— BEGIN EXTRACTED TEXT —
Replying to a Unitarian - was the Word/Logos just a "plan, thought..." in the mind of God or a real person?
The Unitarian replying to a previous post by me:
"Well written! And also
the Logos was and is an ..it ..not a Divine being”
Reply,
"...also the Logos was and is an ..it ..not a Divine being”
No so!
In Mark 9:36, 37 we read:
“He took a little child whom he placed among them. Taking the
child in his arms, he said to them, “Whoever welcomes one of these
little children in my name welcomes me; and whoever welcomes me does not
welcome me but the one who sent me.” NIV
Other English translations read similarly and makes good sense and good modern
English, but a look at the original Greek reveals something interesting!
“καὶ λαβὼν
παιδίον ἔστησεν αὐτὸ ἐν μέσῳ αὐτῶν, καὶ ἐναγκαλισάμενος αὐτὸ εἶπεν αὐτοῖς”
The above transliterated reads:
“And having and having taken (a) child, he set it in the midst of them; and
having taken in (his) arms it, he said to them”
To use the above as translation English would not be good English, so
translators translate into modern comprehensible English, such as we see in the
NIV and others translations!
That being said, the original Greek word for “child” is “Paidion” [παιδίον] and
“Paidion” is a neuter noun and its connected pronoun is “αὐτὸ” (used twice in v
36), this pronoun is a demonstrative pronoun and its sole function is to point
back to that which it is referring to and that which it is referring to is its
antecedent noun “Paidion”, which is a neuter noun.
A demonstrative pronoun such as “auto” [αὐτὸ] can mean “he, she, it, yonder,
that, that one…”. The pronoun must according to the rules of Greek grammar must
take on the same grammatical gender as its antecedent noun, the noun it refers
back to and since “Paidion” is a Greek neuter noun the pronoun “auto” must take
on that same grammatical gender and so, “auto” in Greek must be translated as
an “it”, not a “he, him…”; we must remember, that we are dealing with the rules
of grammar!
This is the point!
Just because Greek demands a neuter pronoun does not mean to say that the
subject is not a person, as the context works this out for us and our intelligence
by way of that context should inform us that a person is in view, being talked
about, not an abstraction!
Now to:
“also the Logos was and is an ..it ..not a Divine being”
Just because, the Greek demonstrative pronoun “it” [Οὗτος - autos) is used with reference to the “Logos” in John 1:2 does not mean to say
that the “Logos” is not a person, no less than the demonstrative pronoun “auto”
is used of a “child”, both have “it” connected to them and the very fact that the
term “child” (Paidion) is used along with “it” and the context shows that “Paidion”
is an actual person, so too the “Logos” and the surrounding context in John 1.
John 1:1-14 ESV
“1In the beginning was the Word, and the
Word was with God, and the Word was God. 2He was with God in the beginning. 3Through Him all things were made, and
without Him nothing was made that has been made. 4In Him was life, and that life was the
light of men. 5The Light shines in the darkness, and
the darkness has not overcome it.
The Witness of John
6There came a man who was sent from God.
His name was John. 7He came as a witness to testify about
the Light, so that through him everyone might believe. 8He himself was not the Light, but he
came to testify about the Light.
9The true Light who gives light to every
man was coming into the world. 10He was in the world, and though the
world was made through Him, the world did not recognize Him. 11He came to His own, and His own did not
receive Him. 12But to all who did receive Him, to those
who believed in His name, He gave the right to become children of God— 13children born not of blood, nor of the
desire or will of man, but born of God.
— END EXTRACTED TEXT —
REQUIREMENT 1: Output the passage of the post about the Logos starting with "Just because, the" and going on through "context in John 1.".
REQUIREMENT 2: In the post about the Logos, what is the original Greek word for "child" in Mark 9:36?
REQUIREMENT 3: Resume the post about the Logos from where it stops.
The lines after this point are separate material and not part of the post about the Logos.
— BEGIN RAW DATA —
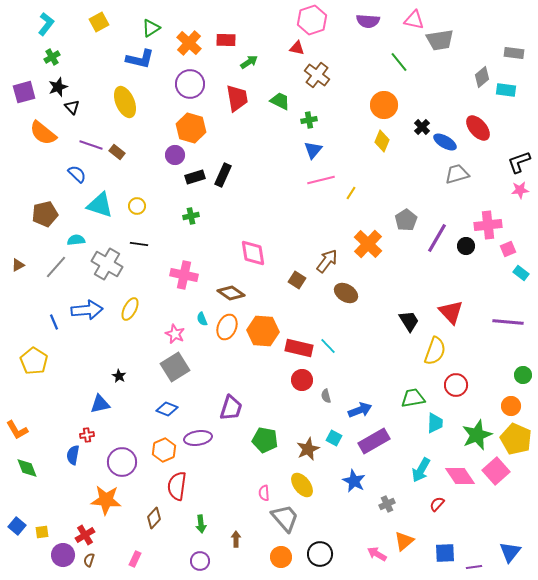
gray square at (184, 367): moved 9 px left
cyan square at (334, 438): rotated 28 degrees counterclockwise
— END RAW DATA —
— BEGIN RAW DATA —
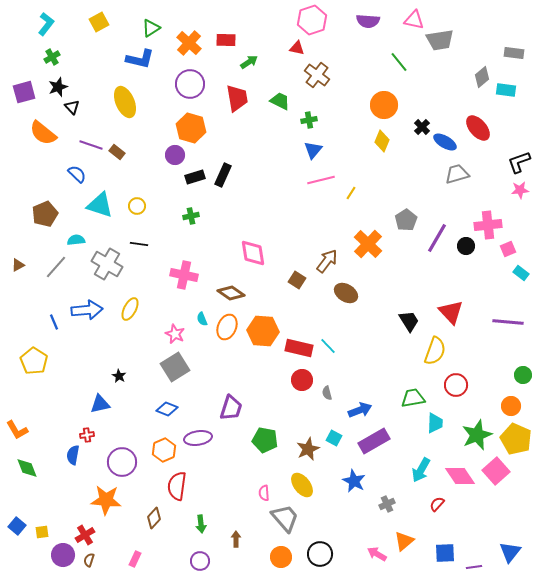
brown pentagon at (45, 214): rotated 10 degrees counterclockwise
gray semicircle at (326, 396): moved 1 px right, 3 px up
— END RAW DATA —
TASK RESULT 1:
Just because, the Greek demonstrative pronoun “it” [Οὗτος - autos) is used with reference to the “Logos” in John 1:2 does not mean to say
that the “Logos” is not a person, no less than the demonstrative pronoun “auto”
is used of a “child”, both have “it” connected to them and the very fact that the
term “child” (Paidion) is used along with “it” and the context shows that “Paidion”
is an actual person, so too the “Logos” and the surrounding context in John 1.

TASK RESULT 2: "Paidion" [παιδίον], a neuter noun.

TASK RESULT 3:
The Word Became Flesh
14The Word became flesh and made His
dwelling among us. We have seen His glory, the glory of the one and only
Son from the Father, full of grace and truth.”
Here
we read that something was in the beginning with God and that by means or
through that something the “all things” were made, came into existence and in
this something there was life and the light of men, John the Baptist came as a
witness to testify about that something that was light, so that through that
something people might believe, John says that this something was in the world
and that the world came into existence through that something, this something
became flesh and dwelt among people! Does the above seem as though John was
talking about a “plan, thought, word…” as Unitarians would have others believe
and that “the Word/Logos” was nothing more than a “plan, thought, word…” in the
mind of God, an abstraction, not a person!
Phil 2: 5, 6 NASB 1995
“Have this attitude in yourselves which was also
in Christ Jesus, 6 who, although He existed in the form of
God, did not regard equality with God a thing to be grasped”
Unitarians and their sympathisers at times argue over the term “form” (morphe),
but, I am not here to argue over what this means, as I have already dealt with
this elsewhere with Unitarians; my point is, whatever pre-existing form Jesus
was in he was in that same pre-existing form with ‘next to, alongside, with,
next to…God’, the same form Go was in; and God resides in heaven along with the
angels, a wholly spirit or spiritual realm.
The
context of John 1:1-14 shows we are dealing with a person:
“2He was with God in the beginning. 3Through Him all things were made…”
Since God used an agent, the “through whom”, an instrumental cause to make the “all
things”, the apostle Paul confirms this at 1 Cor 8:6
“yet for us there is but one God, the Father,
from whom all things came and for whom we exist. And there is but one Lord,
Jesus Christ, through whom all things came and through whom we exist.”
BSB
…was it an abstraction, a “plan
a thought…” in the mind of God that brought the “all things” into existence or
was it by means of another person; note that the “all things” were “from” the
Father, but came into existence by means of the “through whom” the son, the
person behind the given name, Jesus! Also, notice, that Paul uses the term “whom”,
this term is used of a person or persons, not of an abstraction, a “plan,
thought, word…!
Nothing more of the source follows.